De repente Albert irrumpió en la habitación y fue directo hacia la pizarra. Revisó los cálculos y, tras una mueca, cogió el borrador dispuesto a eliminar la vieja fórmula —la perfecta —.

—¿Por qué vas a borrarme? Soy el hallazgo del siglo —suplicó esta a su creador.
—Aún quedan muchas fórmulas que calcular para eso pero tú has sido útil —reconoció el joven —. La última fórmula siempre termina siendo la penúltima.
—¿Y la nueva? ¿No vas a borrarla? ¡No sirve para nada! —gritó desesperada.
—Ella no necesita lógica, guarda la variable que te falta. Aunque no la comprenda, puedo sentir como dirige y llena de sentido mi vida. Estoy trabajando en la fórmula del amor —sentenció Einstein.

 

#RELATO 3: MAGIA


Nada importaba en ese instante. En un abismo infinito de estrellas y monótonas sonrisas convexas, rozando el límite entre vigilia y sueño, estando casi tan muerto como vivo, amaneciste tú.

Nacieron los versos endecasílabos con rima asonante en los pares y aparecieron el crepúsculo, la madrugada y la diversidad de cuatro tercios pi por el radio al cubo con sus playas, sus selvas, sus mares.
Sin saberlo creaste la perfección de Fibonacci en una caracola y un relativo calendario de trescientos sesenta y cinco días, cinco horas y cuarenta y ocho minutos con seis segundos.

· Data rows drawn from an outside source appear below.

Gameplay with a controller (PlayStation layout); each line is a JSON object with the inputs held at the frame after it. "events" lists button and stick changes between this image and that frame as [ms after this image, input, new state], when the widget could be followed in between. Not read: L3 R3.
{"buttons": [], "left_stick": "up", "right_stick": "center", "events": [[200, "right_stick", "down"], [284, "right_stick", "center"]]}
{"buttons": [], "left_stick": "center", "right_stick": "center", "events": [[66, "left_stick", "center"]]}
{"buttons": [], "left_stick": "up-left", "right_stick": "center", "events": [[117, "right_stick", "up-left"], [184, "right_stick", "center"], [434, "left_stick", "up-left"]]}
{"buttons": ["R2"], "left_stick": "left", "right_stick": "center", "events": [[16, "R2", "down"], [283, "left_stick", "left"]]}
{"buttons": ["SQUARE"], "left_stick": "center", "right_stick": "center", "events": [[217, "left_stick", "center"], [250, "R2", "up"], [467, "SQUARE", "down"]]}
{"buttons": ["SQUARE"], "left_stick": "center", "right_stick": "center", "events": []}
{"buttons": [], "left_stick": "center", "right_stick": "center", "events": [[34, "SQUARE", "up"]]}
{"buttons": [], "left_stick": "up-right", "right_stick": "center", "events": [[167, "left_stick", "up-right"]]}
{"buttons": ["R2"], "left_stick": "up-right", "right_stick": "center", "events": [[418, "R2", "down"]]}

Algunos deciden medir el mundo en céntimos, pero yo prefiero contar compases, corcheas, los lunares de tu espalda; prefiero admirar cómo el diamante negro de mis obras de arte descompone la luz blanca en banderas de paz y leer mensajes de amor encriptados en un perfecto código binario tras el anonimato que brinda un arroba.

Continuo preguntándome con frecuencia si en algún momento lograste descubrir la belleza de tus enigmas; me pregunto si Hilbert logró encontrar su habitación sin número o si el envés perdido de Möbius apareció finalmente en el lugar menos esperado.

Ojalá pudieses comprender la emoción de tus inseguridades, de cada incógnita que despiertas; eres prosa, eres todo, eres magia.